*What the task asks*
Extract from the entries below, exactly as given, only the lines from the line containing "15.2 | 49.4 |" to the line containing "30.0 | 64.7 |", both lines included.

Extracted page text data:
┌────────
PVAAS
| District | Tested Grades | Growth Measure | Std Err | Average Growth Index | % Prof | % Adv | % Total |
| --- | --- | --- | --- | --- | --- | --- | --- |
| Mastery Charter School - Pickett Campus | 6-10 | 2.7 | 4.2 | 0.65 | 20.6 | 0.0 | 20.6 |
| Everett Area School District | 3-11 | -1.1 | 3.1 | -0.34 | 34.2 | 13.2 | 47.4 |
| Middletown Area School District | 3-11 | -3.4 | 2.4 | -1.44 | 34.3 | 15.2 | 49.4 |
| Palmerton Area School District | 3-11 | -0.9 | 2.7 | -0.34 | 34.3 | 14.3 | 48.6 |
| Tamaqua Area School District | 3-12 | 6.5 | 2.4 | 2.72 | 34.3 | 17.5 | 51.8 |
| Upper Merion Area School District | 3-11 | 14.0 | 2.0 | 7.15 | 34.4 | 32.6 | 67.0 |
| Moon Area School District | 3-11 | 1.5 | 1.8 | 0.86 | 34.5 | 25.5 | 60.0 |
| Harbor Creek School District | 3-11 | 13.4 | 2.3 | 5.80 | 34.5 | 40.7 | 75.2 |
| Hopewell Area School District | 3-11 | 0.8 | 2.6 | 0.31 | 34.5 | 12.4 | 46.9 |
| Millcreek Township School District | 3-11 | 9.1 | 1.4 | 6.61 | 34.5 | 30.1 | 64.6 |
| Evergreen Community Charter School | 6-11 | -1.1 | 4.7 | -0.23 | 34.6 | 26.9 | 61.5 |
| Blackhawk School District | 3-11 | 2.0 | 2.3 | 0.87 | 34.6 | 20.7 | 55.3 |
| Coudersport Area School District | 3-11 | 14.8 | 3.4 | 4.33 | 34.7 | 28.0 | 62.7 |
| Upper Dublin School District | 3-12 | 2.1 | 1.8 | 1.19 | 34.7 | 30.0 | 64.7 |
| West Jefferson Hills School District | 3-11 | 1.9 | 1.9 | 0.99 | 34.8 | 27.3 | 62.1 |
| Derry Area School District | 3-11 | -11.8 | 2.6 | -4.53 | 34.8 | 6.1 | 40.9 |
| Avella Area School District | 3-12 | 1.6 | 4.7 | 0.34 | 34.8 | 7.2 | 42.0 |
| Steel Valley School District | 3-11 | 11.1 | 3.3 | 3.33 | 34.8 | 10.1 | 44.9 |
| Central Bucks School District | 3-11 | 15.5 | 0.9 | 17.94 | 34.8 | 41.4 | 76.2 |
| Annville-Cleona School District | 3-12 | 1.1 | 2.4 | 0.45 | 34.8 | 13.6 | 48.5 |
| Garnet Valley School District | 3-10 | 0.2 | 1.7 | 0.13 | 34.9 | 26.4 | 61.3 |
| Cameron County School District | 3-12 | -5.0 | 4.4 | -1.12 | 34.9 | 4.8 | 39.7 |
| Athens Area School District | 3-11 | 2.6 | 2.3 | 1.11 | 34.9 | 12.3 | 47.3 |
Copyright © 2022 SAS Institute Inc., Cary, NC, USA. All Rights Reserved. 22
└────────
┌────────
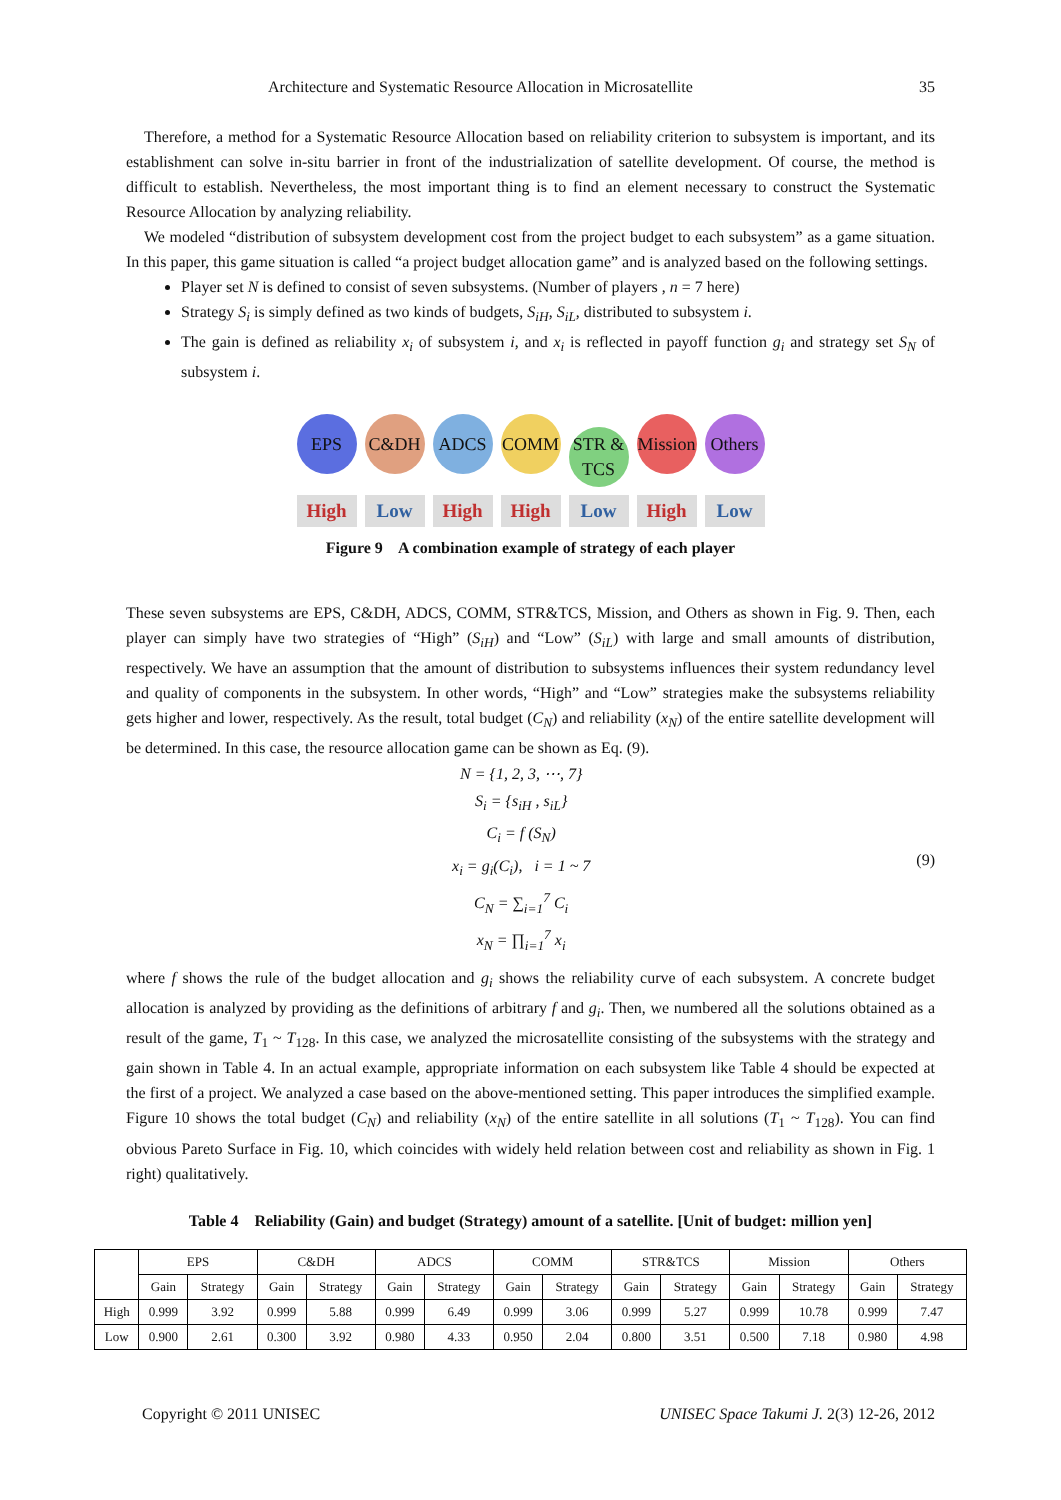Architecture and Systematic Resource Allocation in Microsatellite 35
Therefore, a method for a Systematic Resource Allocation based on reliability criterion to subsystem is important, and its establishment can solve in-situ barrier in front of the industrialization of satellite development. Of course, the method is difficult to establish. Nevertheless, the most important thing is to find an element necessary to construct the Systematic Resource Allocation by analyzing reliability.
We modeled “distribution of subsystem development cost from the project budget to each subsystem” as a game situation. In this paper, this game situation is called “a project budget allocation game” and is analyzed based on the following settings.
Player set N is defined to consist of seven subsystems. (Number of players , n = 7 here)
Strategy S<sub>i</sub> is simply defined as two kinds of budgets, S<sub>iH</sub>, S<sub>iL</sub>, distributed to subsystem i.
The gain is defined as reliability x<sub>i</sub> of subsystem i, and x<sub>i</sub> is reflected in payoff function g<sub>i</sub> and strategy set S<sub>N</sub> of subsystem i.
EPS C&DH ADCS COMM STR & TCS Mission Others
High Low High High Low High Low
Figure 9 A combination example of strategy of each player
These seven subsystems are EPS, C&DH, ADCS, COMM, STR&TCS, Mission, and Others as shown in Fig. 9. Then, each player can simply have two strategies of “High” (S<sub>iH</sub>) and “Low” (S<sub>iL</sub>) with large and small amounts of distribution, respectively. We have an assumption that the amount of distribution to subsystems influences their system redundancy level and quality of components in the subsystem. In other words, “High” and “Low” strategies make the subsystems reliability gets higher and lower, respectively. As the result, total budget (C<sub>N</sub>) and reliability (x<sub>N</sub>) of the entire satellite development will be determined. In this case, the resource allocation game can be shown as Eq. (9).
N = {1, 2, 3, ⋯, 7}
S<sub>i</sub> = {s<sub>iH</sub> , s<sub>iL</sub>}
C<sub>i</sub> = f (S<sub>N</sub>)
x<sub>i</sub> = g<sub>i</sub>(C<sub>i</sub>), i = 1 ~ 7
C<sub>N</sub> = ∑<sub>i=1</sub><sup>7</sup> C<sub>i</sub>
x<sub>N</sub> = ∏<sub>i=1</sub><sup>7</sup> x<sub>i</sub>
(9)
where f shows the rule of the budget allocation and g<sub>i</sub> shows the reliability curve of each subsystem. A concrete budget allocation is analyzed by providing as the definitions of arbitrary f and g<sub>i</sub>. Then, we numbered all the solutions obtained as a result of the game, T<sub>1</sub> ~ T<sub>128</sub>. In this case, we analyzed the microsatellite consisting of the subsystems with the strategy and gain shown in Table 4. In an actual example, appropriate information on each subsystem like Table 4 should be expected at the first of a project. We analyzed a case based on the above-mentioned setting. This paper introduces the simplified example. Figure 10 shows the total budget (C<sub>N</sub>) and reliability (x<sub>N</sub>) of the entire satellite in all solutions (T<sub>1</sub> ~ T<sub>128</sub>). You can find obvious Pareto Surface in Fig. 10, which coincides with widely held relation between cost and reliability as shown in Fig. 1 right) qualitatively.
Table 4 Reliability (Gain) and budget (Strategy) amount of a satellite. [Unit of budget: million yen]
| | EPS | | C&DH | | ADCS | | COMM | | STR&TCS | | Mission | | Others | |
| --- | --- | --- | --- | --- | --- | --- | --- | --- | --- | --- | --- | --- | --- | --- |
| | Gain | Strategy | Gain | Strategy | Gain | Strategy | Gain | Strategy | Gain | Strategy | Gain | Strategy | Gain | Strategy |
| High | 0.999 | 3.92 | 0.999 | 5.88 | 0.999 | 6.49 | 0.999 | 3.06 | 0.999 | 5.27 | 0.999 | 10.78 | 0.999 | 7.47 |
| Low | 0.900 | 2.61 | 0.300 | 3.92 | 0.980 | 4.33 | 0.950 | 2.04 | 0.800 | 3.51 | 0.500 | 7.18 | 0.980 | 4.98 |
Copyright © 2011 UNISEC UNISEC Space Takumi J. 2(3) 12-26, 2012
└────────
*Solution*
| Middletown Area School District | 3-11 | -3.4 | 2.4 | -1.44 | 34.3 | 15.2 | 49.4 |
| Palmerton Area School District | 3-11 | -0.9 | 2.7 | -0.34 | 34.3 | 14.3 | 48.6 |
| Tamaqua Area School District | 3-12 | 6.5 | 2.4 | 2.72 | 34.3 | 17.5 | 51.8 |
| Upper Merion Area School District | 3-11 | 14.0 | 2.0 | 7.15 | 34.4 | 32.6 | 67.0 |
| Moon Area School District | 3-11 | 1.5 | 1.8 | 0.86 | 34.5 | 25.5 | 60.0 |
| Harbor Creek School District | 3-11 | 13.4 | 2.3 | 5.80 | 34.5 | 40.7 | 75.2 |
| Hopewell Area School District | 3-11 | 0.8 | 2.6 | 0.31 | 34.5 | 12.4 | 46.9 |
| Millcreek Township School District | 3-11 | 9.1 | 1.4 | 6.61 | 34.5 | 30.1 | 64.6 |
| Evergreen Community Charter School | 6-11 | -1.1 | 4.7 | -0.23 | 34.6 | 26.9 | 61.5 |
| Blackhawk School District | 3-11 | 2.0 | 2.3 | 0.87 | 34.6 | 20.7 | 55.3 |
| Coudersport Area School District | 3-11 | 14.8 | 3.4 | 4.33 | 34.7 | 28.0 | 62.7 |
| Upper Dublin School District | 3-12 | 2.1 | 1.8 | 1.19 | 34.7 | 30.0 | 64.7 |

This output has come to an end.